Please rewrite the listing from the line with "US Drug Test Centers provides nationwide" to the line with "If you have already ordered through US", replacing "locations" with "sites" and leaving everything else unchanged.

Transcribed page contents
- - - - -

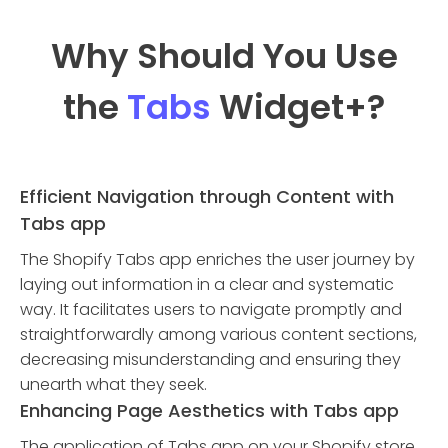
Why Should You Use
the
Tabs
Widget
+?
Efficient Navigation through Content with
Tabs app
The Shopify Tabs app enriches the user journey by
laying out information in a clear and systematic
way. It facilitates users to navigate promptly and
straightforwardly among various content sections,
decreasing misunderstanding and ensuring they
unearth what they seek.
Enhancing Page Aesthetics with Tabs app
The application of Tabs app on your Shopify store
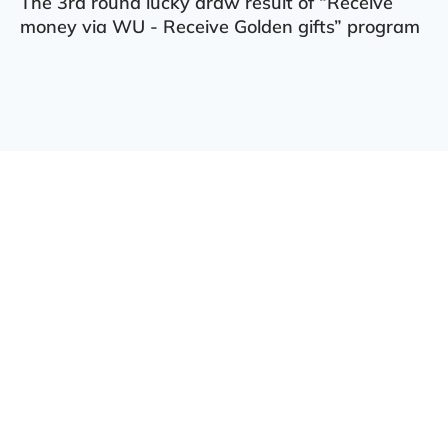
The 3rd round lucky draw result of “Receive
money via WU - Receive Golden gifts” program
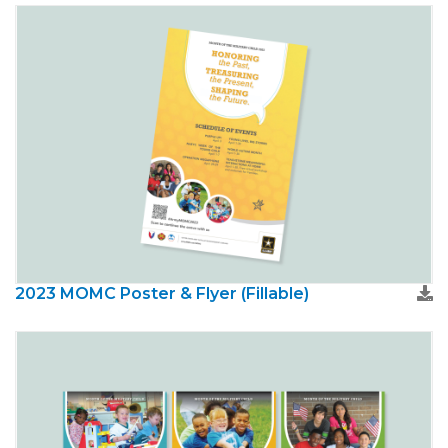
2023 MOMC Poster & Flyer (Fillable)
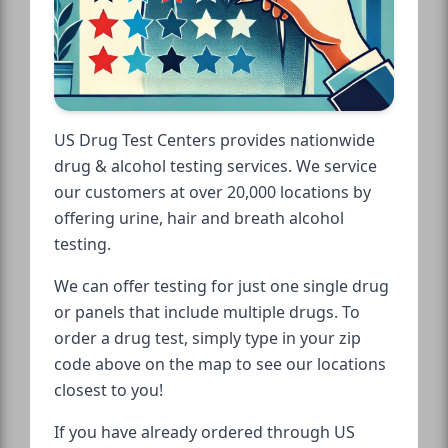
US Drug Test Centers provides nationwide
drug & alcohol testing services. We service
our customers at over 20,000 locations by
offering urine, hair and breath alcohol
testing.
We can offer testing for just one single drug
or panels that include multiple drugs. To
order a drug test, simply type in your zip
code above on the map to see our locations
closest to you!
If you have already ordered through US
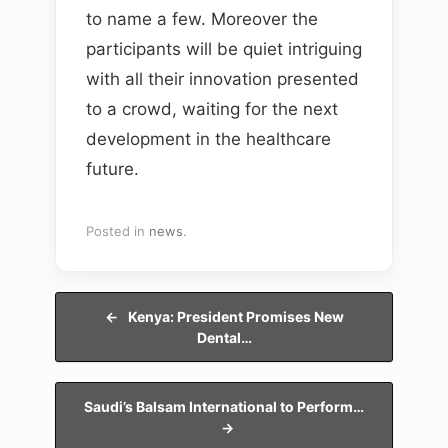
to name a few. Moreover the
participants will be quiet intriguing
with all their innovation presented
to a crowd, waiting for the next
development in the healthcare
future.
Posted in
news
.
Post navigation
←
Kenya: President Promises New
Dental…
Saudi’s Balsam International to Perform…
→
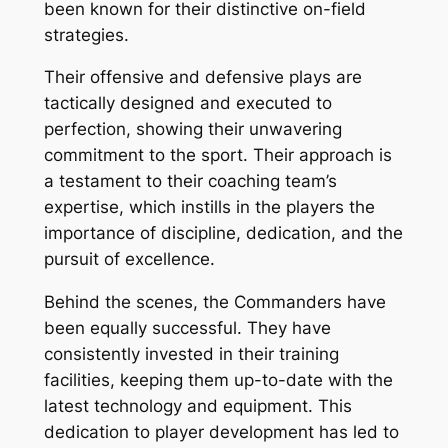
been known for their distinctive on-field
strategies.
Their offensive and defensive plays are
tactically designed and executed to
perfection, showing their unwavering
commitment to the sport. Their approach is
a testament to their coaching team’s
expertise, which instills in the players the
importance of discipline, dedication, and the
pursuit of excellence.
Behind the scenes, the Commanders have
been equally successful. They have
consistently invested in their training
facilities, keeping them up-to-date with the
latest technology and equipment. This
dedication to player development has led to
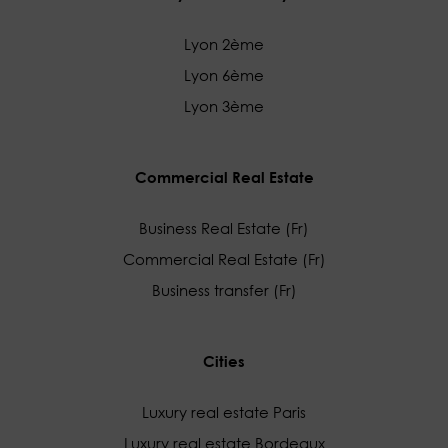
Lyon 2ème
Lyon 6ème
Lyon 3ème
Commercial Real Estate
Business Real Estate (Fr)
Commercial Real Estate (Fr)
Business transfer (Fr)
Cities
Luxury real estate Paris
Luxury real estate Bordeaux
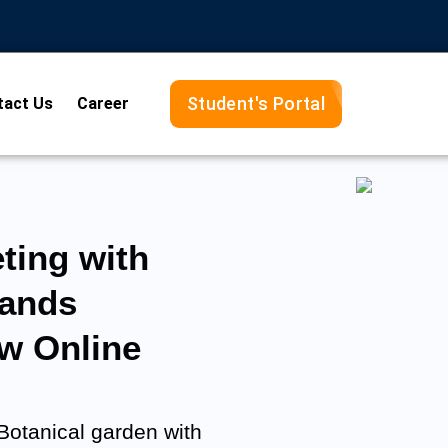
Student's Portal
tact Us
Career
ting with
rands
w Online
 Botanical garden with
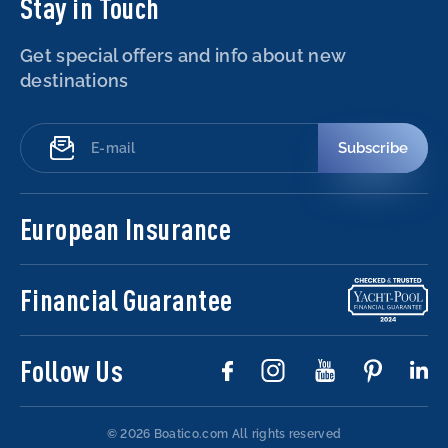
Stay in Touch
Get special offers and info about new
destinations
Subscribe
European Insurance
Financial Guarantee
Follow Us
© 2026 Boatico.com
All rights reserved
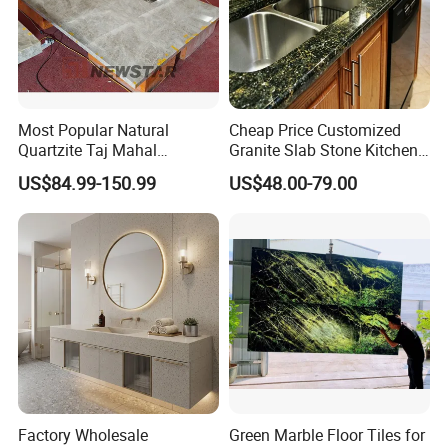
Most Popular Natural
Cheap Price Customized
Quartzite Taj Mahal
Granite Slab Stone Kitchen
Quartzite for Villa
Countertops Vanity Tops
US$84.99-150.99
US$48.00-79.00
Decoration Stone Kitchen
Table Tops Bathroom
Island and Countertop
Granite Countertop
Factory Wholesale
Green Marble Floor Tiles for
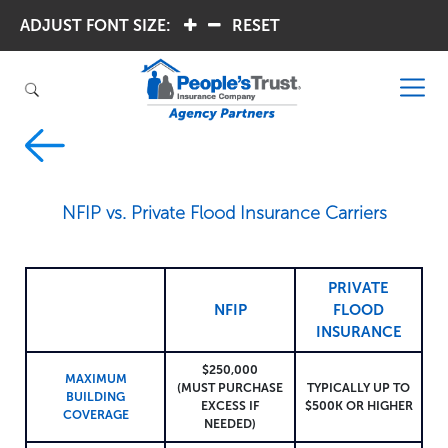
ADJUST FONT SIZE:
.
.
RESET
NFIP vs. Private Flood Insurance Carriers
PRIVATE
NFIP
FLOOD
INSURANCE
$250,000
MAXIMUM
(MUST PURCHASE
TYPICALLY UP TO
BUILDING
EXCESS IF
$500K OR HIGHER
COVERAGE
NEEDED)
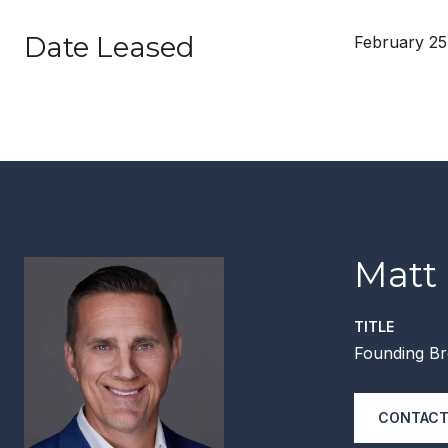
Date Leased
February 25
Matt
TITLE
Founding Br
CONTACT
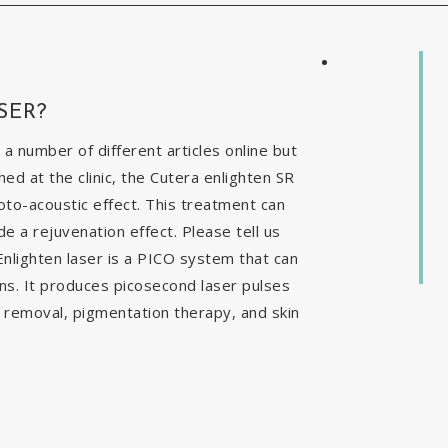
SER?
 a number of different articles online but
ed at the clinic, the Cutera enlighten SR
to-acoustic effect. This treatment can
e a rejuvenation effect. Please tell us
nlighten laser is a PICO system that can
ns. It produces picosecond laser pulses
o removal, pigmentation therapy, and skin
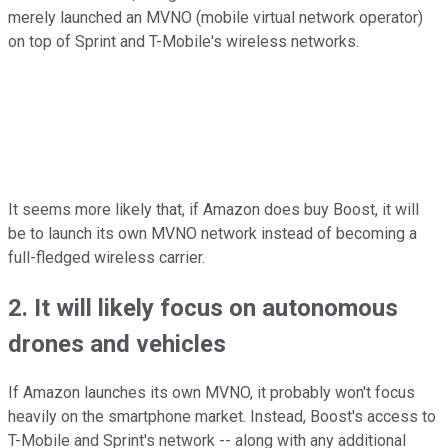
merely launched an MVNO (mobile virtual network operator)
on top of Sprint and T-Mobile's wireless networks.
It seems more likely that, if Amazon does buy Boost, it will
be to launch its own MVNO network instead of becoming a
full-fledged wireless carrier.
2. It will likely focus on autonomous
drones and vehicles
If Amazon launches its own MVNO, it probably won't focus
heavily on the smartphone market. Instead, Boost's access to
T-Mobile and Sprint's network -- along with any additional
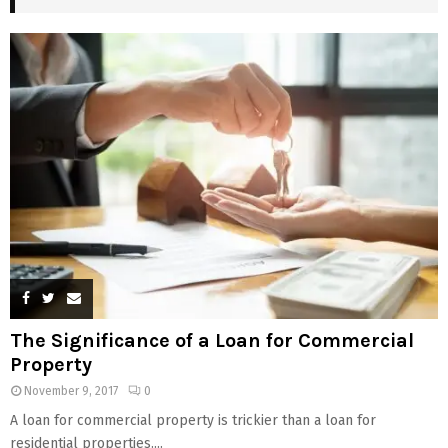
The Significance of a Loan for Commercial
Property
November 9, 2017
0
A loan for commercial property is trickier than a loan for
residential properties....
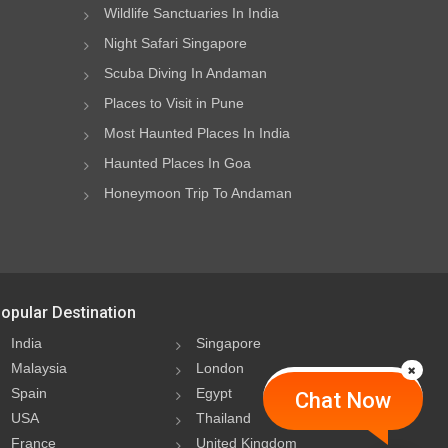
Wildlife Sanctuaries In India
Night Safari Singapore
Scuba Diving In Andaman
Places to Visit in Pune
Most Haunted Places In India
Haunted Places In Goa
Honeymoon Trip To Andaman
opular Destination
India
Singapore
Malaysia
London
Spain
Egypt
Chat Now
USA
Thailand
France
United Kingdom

- - - - -

PROBLEM SOLUTION ->
US Drug Test Centers provides nationwide
drug & alcohol testing services. We service
our customers at over 20,000 sites by
offering urine, hair and breath alcohol
testing.
We can offer testing for just one single drug
or panels that include multiple drugs. To
order a drug test, simply type in your zip
code above on the map to see our sites
closest to you!
If you have already ordered through US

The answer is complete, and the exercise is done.